What to work on: What follows is a listing; restate every line of it word for word.

Input material:
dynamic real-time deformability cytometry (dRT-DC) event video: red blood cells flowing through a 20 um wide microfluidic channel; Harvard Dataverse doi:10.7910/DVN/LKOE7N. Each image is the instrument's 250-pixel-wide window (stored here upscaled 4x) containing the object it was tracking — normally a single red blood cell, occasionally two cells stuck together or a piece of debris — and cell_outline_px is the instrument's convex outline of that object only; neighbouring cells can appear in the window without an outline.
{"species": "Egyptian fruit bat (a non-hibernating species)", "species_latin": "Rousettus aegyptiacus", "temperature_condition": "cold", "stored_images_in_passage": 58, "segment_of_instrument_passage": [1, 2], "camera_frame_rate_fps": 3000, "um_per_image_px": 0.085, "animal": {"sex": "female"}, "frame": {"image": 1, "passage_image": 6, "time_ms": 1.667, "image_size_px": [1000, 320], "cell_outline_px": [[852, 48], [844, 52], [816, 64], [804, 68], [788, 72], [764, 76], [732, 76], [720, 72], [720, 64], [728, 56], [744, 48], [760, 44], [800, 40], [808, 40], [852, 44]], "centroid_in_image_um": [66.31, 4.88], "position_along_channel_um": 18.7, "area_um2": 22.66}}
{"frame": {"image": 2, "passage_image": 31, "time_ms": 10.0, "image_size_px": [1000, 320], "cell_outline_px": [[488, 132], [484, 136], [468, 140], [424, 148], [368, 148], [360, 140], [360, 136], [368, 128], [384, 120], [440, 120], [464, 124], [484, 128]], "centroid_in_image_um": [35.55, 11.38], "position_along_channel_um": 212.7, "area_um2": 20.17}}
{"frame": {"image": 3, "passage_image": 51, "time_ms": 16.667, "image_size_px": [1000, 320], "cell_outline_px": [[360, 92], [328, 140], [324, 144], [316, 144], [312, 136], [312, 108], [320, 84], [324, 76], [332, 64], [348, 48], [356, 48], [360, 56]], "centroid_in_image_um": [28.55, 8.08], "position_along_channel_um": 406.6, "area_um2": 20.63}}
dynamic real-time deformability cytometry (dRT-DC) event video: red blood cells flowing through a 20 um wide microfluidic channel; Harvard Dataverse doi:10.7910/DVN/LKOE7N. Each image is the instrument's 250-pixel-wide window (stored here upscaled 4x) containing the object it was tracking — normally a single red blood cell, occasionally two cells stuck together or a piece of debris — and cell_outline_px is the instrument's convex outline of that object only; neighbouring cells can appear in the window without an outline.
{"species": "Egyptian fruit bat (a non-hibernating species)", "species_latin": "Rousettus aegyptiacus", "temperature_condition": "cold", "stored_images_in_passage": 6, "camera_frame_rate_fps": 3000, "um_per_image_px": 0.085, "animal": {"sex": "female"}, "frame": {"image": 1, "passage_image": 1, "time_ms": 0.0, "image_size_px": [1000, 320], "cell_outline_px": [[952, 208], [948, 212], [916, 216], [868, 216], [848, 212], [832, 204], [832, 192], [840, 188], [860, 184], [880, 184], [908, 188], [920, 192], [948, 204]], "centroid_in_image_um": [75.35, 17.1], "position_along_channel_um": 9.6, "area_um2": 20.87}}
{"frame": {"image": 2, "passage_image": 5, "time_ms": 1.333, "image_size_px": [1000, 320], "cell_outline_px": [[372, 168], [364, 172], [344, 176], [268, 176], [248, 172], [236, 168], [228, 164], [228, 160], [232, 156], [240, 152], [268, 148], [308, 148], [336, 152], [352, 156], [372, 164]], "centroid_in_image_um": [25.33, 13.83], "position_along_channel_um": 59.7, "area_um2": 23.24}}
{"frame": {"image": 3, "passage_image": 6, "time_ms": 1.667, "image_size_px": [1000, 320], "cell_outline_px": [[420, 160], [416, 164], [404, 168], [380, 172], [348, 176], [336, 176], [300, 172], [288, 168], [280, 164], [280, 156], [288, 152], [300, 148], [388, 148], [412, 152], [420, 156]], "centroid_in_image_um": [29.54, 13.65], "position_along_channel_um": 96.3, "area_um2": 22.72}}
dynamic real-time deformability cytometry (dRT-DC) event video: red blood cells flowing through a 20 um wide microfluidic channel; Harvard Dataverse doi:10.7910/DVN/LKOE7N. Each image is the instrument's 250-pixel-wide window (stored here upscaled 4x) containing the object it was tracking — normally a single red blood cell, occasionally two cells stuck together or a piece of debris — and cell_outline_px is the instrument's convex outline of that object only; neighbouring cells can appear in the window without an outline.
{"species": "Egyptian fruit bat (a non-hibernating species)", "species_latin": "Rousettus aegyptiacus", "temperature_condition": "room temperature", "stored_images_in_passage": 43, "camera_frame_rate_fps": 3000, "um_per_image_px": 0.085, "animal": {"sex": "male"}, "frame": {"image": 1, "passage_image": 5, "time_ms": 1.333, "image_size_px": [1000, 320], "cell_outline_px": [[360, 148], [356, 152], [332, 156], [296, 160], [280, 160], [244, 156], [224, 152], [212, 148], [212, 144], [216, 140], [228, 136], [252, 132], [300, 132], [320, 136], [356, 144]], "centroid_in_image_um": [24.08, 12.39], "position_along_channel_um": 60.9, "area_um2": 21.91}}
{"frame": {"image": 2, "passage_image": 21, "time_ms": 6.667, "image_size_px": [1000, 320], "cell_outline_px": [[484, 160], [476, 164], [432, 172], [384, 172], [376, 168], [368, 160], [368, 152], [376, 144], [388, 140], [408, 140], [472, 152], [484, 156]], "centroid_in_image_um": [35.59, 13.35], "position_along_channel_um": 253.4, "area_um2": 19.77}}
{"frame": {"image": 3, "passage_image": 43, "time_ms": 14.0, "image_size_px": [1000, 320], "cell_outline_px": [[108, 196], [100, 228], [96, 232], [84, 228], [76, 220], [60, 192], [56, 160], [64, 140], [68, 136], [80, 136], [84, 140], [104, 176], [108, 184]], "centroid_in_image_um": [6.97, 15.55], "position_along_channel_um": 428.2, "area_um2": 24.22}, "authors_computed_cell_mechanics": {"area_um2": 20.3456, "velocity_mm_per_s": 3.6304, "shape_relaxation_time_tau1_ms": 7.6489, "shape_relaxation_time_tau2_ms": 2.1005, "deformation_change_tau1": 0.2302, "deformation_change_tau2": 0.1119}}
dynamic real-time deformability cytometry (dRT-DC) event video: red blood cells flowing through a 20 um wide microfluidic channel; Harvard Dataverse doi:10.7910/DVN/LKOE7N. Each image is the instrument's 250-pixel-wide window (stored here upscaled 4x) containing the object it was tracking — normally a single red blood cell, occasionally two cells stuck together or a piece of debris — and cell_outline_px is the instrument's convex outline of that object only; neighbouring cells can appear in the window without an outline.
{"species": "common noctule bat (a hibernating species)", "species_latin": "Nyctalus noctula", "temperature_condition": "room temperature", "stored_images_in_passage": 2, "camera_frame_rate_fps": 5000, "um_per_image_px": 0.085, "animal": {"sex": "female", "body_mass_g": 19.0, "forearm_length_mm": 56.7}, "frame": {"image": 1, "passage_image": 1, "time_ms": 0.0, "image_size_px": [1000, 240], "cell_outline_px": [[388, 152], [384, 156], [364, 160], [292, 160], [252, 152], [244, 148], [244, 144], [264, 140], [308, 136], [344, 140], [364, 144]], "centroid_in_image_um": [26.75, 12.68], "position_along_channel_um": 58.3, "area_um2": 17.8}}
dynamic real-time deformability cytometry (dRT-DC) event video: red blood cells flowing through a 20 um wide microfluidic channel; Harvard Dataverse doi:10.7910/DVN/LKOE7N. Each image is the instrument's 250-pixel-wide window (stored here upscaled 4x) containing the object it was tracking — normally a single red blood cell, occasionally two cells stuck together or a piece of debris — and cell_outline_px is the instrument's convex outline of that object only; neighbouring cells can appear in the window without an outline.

Expected answer:
dynamic real-time deformability cytometry (dRT-DC) event video: red blood cells flowing through a 20 um wide microfluidic channel; Harvard Dataverse doi:10.7910/DVN/LKOE7N. Each image is the instrument's 250-pixel-wide window (stored here upscaled 4x) containing the object it was tracking — normally a single red blood cell, occasionally two cells stuck together or a piece of debris — and cell_outline_px is the instrument's convex outline of that object only; neighbouring cells can appear in the window without an outline.
{"species": "Egyptian fruit bat (a non-hibernating species)", "species_latin": "Rousettus aegyptiacus", "temperature_condition": "cold", "stored_images_in_passage": 58, "segment_of_instrument_passage": [1, 2], "camera_frame_rate_fps": 3000, "um_per_image_px": 0.085, "animal": {"sex": "female"}, "frame": {"image": 1, "passage_image": 6, "time_ms": 1.667, "image_size_px": [1000, 320], "cell_outline_px": [[852, 48], [844, 52], [816, 64], [804, 68], [788, 72], [764, 76], [732, 76], [720, 72], [720, 64], [728, 56], [744, 48], [760, 44], [800, 40], [808, 40], [852, 44]], "centroid_in_image_um": [66.31, 4.88], "position_along_channel_um": 18.7, "area_um2": 22.66}}
{"frame": {"image": 2, "passage_image": 31, "time_ms": 10.0, "image_size_px": [1000, 320], "cell_outline_px": [[488, 132], [484, 136], [468, 140], [424, 148], [368, 148], [360, 140], [360, 136], [368, 128], [384, 120], [440, 120], [464, 124], [484, 128]], "centroid_in_image_um": [35.55, 11.38], "position_along_channel_um": 212.7, "area_um2": 20.17}}
{"frame": {"image": 3, "passage_image": 51, "time_ms": 16.667, "image_size_px": [1000, 320], "cell_outline_px": [[360, 92], [328, 140], [324, 144], [316, 144], [312, 136], [312, 108], [320, 84], [324, 76], [332, 64], [348, 48], [356, 48], [360, 56]], "centroid_in_image_um": [28.55, 8.08], "position_along_channel_um": 406.6, "area_um2": 20.63}}
dynamic real-time deformability cytometry (dRT-DC) event video: red blood cells flowing through a 20 um wide microfluidic channel; Harvard Dataverse doi:10.7910/DVN/LKOE7N. Each image is the instrument's 250-pixel-wide window (stored here upscaled 4x) containing the object it was tracking — normally a single red blood cell, occasionally two cells stuck together or a piece of debris — and cell_outline_px is the instrument's convex outline of that object only; neighbouring cells can appear in the window without an outline.
{"species": "Egyptian fruit bat (a non-hibernating species)", "species_latin": "Rousettus aegyptiacus", "temperature_condition": "cold", "stored_images_in_passage": 6, "camera_frame_rate_fps": 3000, "um_per_image_px": 0.085, "animal": {"sex": "female"}, "frame": {"image": 1, "passage_image": 1, "time_ms": 0.0, "image_size_px": [1000, 320], "cell_outline_px": [[952, 208], [948, 212], [916, 216], [868, 216], [848, 212], [832, 204], [832, 192], [840, 188], [860, 184], [880, 184], [908, 188], [920, 192], [948, 204]], "centroid_in_image_um": [75.35, 17.1], "position_along_channel_um": 9.6, "area_um2": 20.87}}
{"frame": {"image": 2, "passage_image": 5, "time_ms": 1.333, "image_size_px": [1000, 320], "cell_outline_px": [[372, 168], [364, 172], [344, 176], [268, 176], [248, 172], [236, 168], [228, 164], [228, 160], [232, 156], [240, 152], [268, 148], [308, 148], [336, 152], [352, 156], [372, 164]], "centroid_in_image_um": [25.33, 13.83], "position_along_channel_um": 59.7, "area_um2": 23.24}}
{"frame": {"image": 3, "passage_image": 6, "time_ms": 1.667, "image_size_px": [1000, 320], "cell_outline_px": [[420, 160], [416, 164], [404, 168], [380, 172], [348, 176], [336, 176], [300, 172], [288, 168], [280, 164], [280, 156], [288, 152], [300, 148], [388, 148], [412, 152], [420, 156]], "centroid_in_image_um": [29.54, 13.65], "position_along_channel_um": 96.3, "area_um2": 22.72}}
dynamic real-time deformability cytometry (dRT-DC) event video: red blood cells flowing through a 20 um wide microfluidic channel; Harvard Dataverse doi:10.7910/DVN/LKOE7N. Each image is the instrument's 250-pixel-wide window (stored here upscaled 4x) containing the object it was tracking — normally a single red blood cell, occasionally two cells stuck together or a piece of debris — and cell_outline_px is the instrument's convex outline of that object only; neighbouring cells can appear in the window without an outline.
{"species": "Egyptian fruit bat (a non-hibernating species)", "species_latin": "Rousettus aegyptiacus", "temperature_condition": "room temperature", "stored_images_in_passage": 43, "camera_frame_rate_fps": 3000, "um_per_image_px": 0.085, "animal": {"sex": "male"}, "frame": {"image": 1, "passage_image": 5, "time_ms": 1.333, "image_size_px": [1000, 320], "cell_outline_px": [[360, 148], [356, 152], [332, 156], [296, 160], [280, 160], [244, 156], [224, 152], [212, 148], [212, 144], [216, 140], [228, 136], [252, 132], [300, 132], [320, 136], [356, 144]], "centroid_in_image_um": [24.08, 12.39], "position_along_channel_um": 60.9, "area_um2": 21.91}}
{"frame": {"image": 2, "passage_image": 21, "time_ms": 6.667, "image_size_px": [1000, 320], "cell_outline_px": [[484, 160], [476, 164], [432, 172], [384, 172], [376, 168], [368, 160], [368, 152], [376, 144], [388, 140], [408, 140], [472, 152], [484, 156]], "centroid_in_image_um": [35.59, 13.35], "position_along_channel_um": 253.4, "area_um2": 19.77}}
{"frame": {"image": 3, "passage_image": 43, "time_ms": 14.0, "image_size_px": [1000, 320], "cell_outline_px": [[108, 196], [100, 228], [96, 232], [84, 228], [76, 220], [60, 192], [56, 160], [64, 140], [68, 136], [80, 136], [84, 140], [104, 176], [108, 184]], "centroid_in_image_um": [6.97, 15.55], "position_along_channel_um": 428.2, "area_um2": 24.22}, "authors_computed_cell_mechanics": {"area_um2": 20.3456, "velocity_mm_per_s": 3.6304, "shape_relaxation_time_tau1_ms": 7.6489, "shape_relaxation_time_tau2_ms": 2.1005, "deformation_change_tau1": 0.2302, "deformation_change_tau2": 0.1119}}
dynamic real-time deformability cytometry (dRT-DC) event video: red blood cells flowing through a 20 um wide microfluidic channel; Harvard Dataverse doi:10.7910/DVN/LKOE7N. Each image is the instrument's 250-pixel-wide window (stored here upscaled 4x) containing the object it was tracking — normally a single red blood cell, occasionally two cells stuck together or a piece of debris — and cell_outline_px is the instrument's convex outline of that object only; neighbouring cells can appear in the window without an outline.
{"species": "common noctule bat (a hibernating species)", "species_latin": "Nyctalus noctula", "temperature_condition": "room temperature", "stored_images_in_passage": 2, "camera_frame_rate_fps": 5000, "um_per_image_px": 0.085, "animal": {"sex": "female", "body_mass_g": 19.0, "forearm_length_mm": 56.7}, "frame": {"image": 1, "passage_image": 1, "time_ms": 0.0, "image_size_px": [1000, 240], "cell_outline_px": [[388, 152], [384, 156], [364, 160], [292, 160], [252, 152], [244, 148], [244, 144], [264, 140], [308, 136], [344, 140], [364, 144]], "centroid_in_image_um": [26.75, 12.68], "position_along_channel_um": 58.3, "area_um2": 17.8}}
dynamic real-time deformability cytometry (dRT-DC) event video: red blood cells flowing through a 20 um wide microfluidic channel; Harvard Dataverse doi:10.7910/DVN/LKOE7N. Each image is the instrument's 250-pixel-wide window (stored here upscaled 4x) containing the object it was tracking — normally a single red blood cell, occasionally two cells stuck together or a piece of debris — and cell_outline_px is the instrument's convex outline of that object only; neighbouring cells can appear in the window without an outline.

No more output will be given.